コーヒーの準備をしながら、彼女の事が気になりつい目で追ってしまう涼介。




カフェオレとコーヒーをテーブルに置き、ぶっきら棒に言う。


「好きな物食べろ」


鈴音は大好きなクロワッサンを皿に取り、両手を合わせる。


「いただきます。ありがとうございます」


カフェオレを一口飲み、クロワッサンを口にした。

パリッとしたバターたっぷりの生地の中には、程よい甘さのアーモンドクリームがたっぷり入っていて、思わず微笑みを浮かべる。


(へぇ~、こんな顔して笑うのか......)


いつもなら女性に対して寡黙になる涼介だが、彼女の『鈴を転がすような声』をもっと聞きたくなり、つい会話を進めてしまう。


「うまいか?」

「は、はい。

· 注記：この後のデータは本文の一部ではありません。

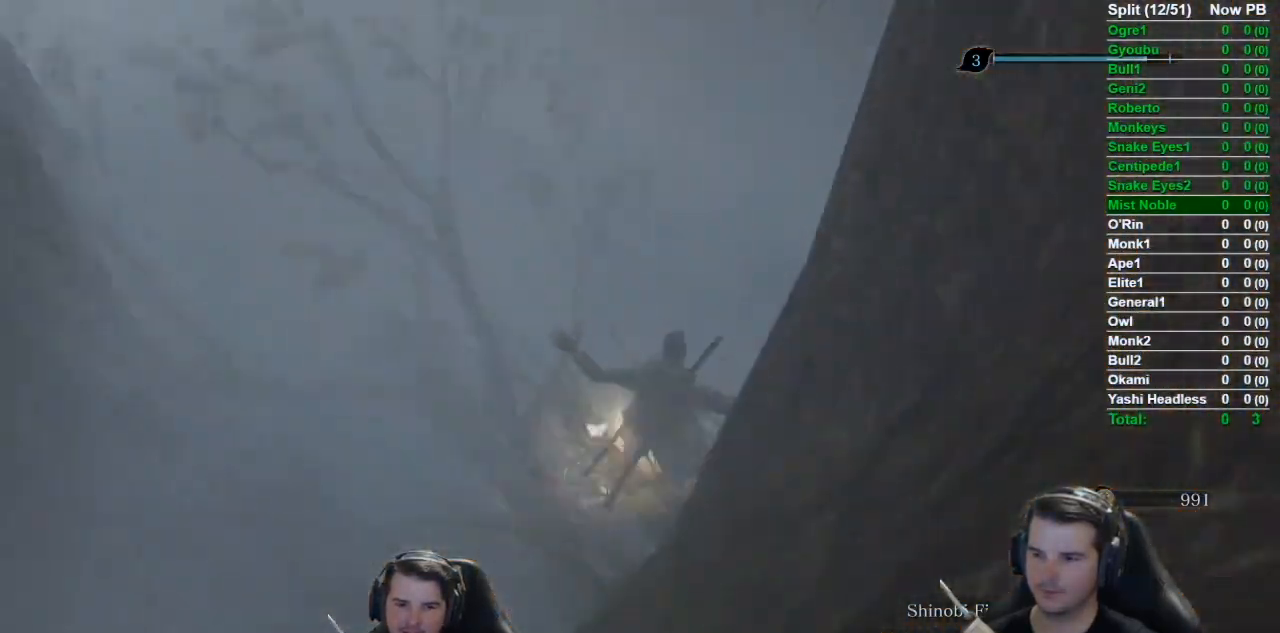
{"buttons": [], "left_stick": "up-left", "right_stick": "center", "button_events": [[33, "X", "up"], [100, "X", "down"], [167, "X", "up"], [234, "X", "down"], [334, "X", "up"]]}
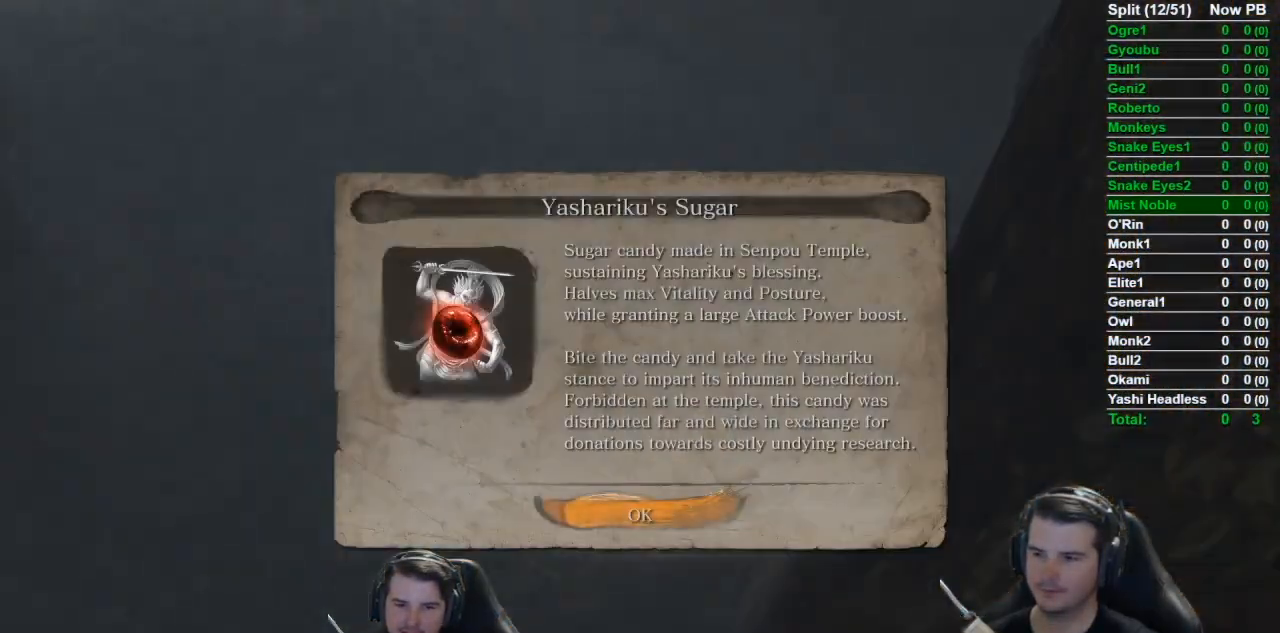
{"buttons": ["B"], "left_stick": "up-left", "right_stick": "left", "button_events": [[100, "A", "down"], [166, "A", "up"], [250, "B", "down"]]}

このクロワッサンが一番好きなので」

「そうか。中に何か入っているのか?」

「アーモンドクリームが入っています。あまり甘くなくて美味しいです」


微笑む鈴音の口元についたクリームを涼介は親指で取り、そのまま舐めた。突然のことに驚き、顔を赤らめた鈴音はただ恥ずかしくて俯くことしかできない。そんな彼女を見て、涼介は悪戯っ子のような目つきで笑う。


(なぜだろう、コイツといると穏やかな気分になる。もっとからかいたくなる)


涼介は今までにない自分の知らない感情を落ち着かせるために、コーヒーを飲んだ。